Overviews of research have found that cohorts often contain an inadequate number of women and that researchers fail to break down findings by sex.
One of the ongoing issues in drug research is the limited number of women used in double-blind clinical trials. Overviews of research have found that cohorts often contain an inadequate number of women and that researchers fail to break down findings by sex. This is kind of a big deal, since women and men* are physiologically different and potentially respond to drugs differently.
A recent study published in JAIDS, Journal of Acquired Immune Deficiency Syndrome found that women are critically under-represented in HIV/AIDS research. While women comprise half of the HIV positive population in the United States, they are less than 20% of the subjects in anti-retroviral drug studies. The lack of sex-specific data is important because of “Dissimilarities in body surface, hepatic function, drug metabolism and clearance are among the pharmacokinetic and pharmacodynamic differences that can cause different treatment responses in women.” That’s fancy science-speak for “NOT EVERYBODY IS A MAN, YO.”
The problem is not limited to the US. While women make up 11% of participants in the HIV vaccine studies, the percentage in lower income countries is even less than that.
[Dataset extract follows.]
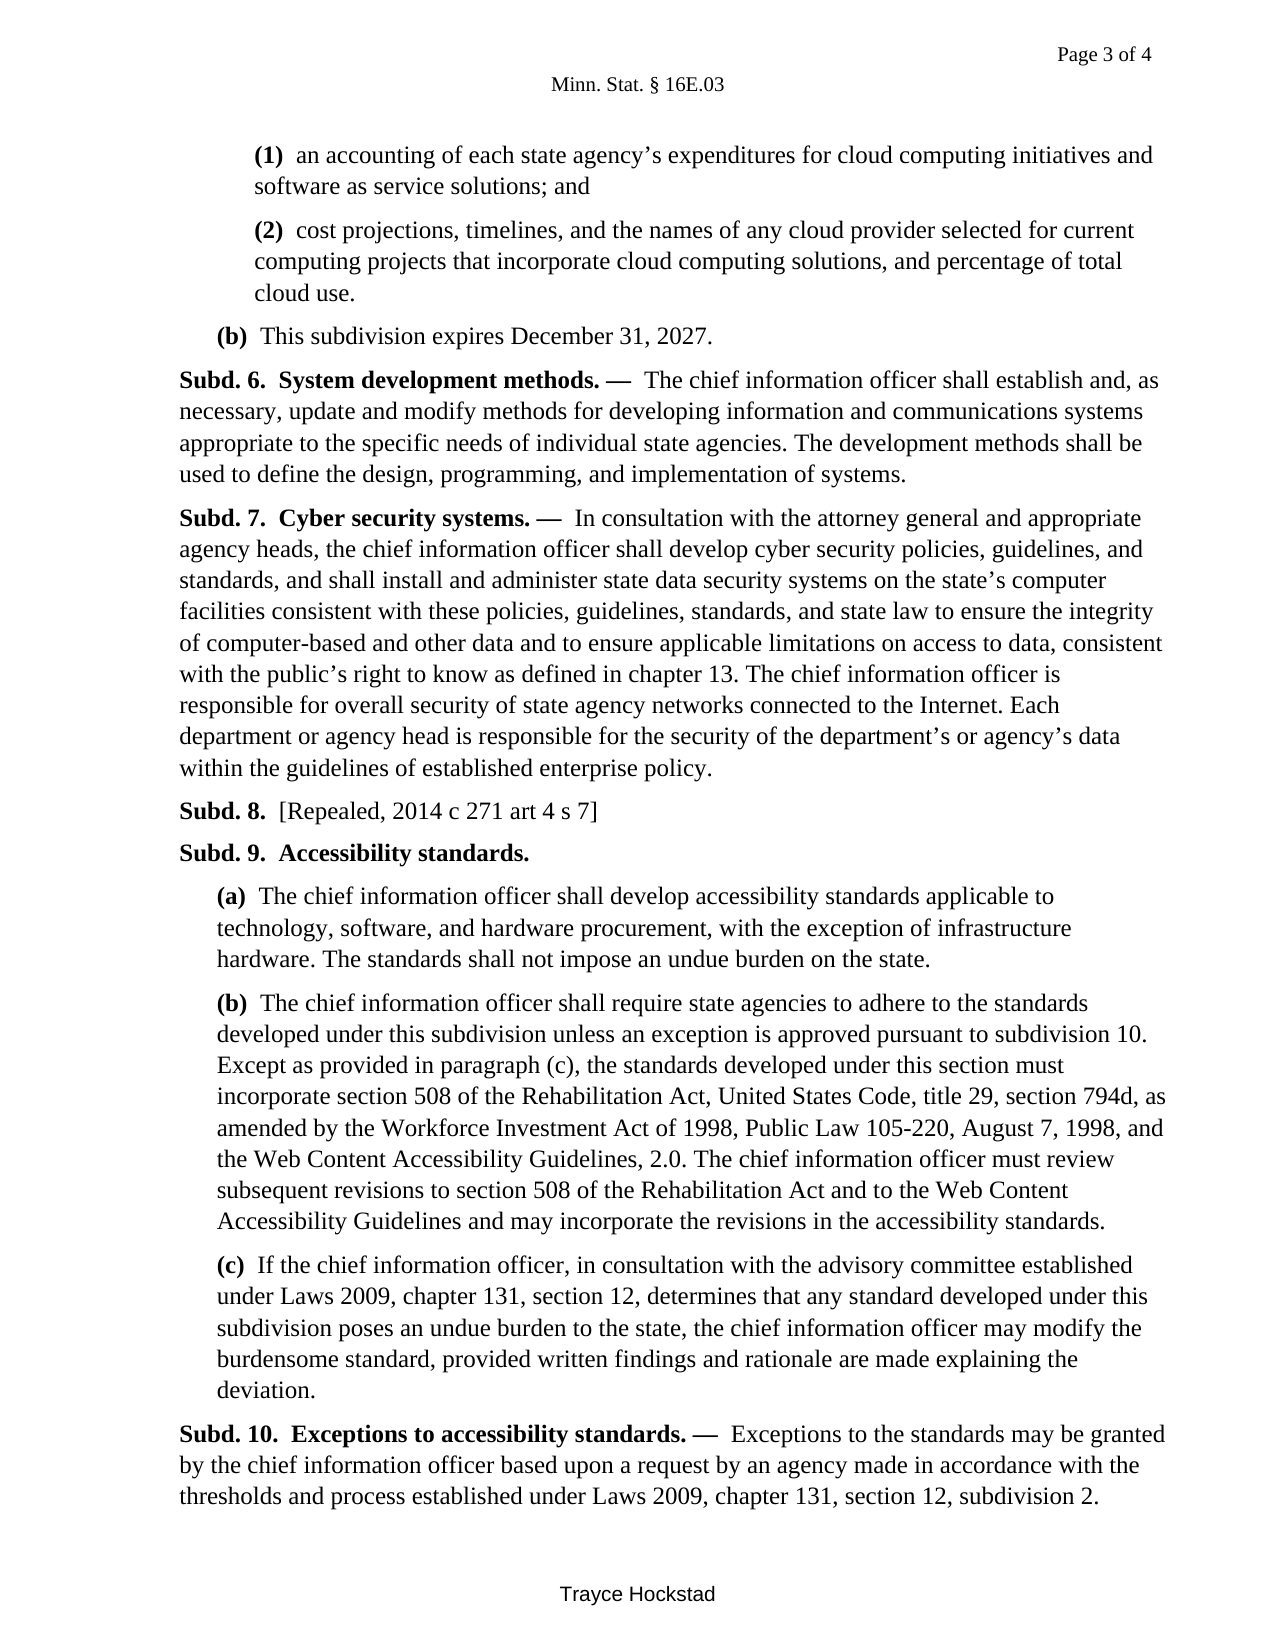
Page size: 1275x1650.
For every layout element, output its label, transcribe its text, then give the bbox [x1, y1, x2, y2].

This is all troubling because therapies need to account for fundamental differences in the chemical soup that makes up all of our bodies. While it’s critical to strive for equity in the social treatment of people regardless of their sex, gender, gender identity, or gender presentation, it’s quite different to expect all bodies to react the same way to medications. While it’s entirely possible that HIV prevention and treatment methods may cross sex lines seamlessly and offer similar levels of efficacy, there’s no way of knowing that for sure unless women are adequately represented in the studies.
Get on the stick, science. Figure out how to get women in the lab. We know you're smart enough to do it.
* I am using the terms “women” and “men” in this article as designations of sex that would be relevant in medical research. This is not meant to exclude those with non-binary gender identities or those whose gender identity does not match their assigned sex, but is simply the most efficacious language choice for summarizing scientific data. My apologies for any offense my choice of wording may cause.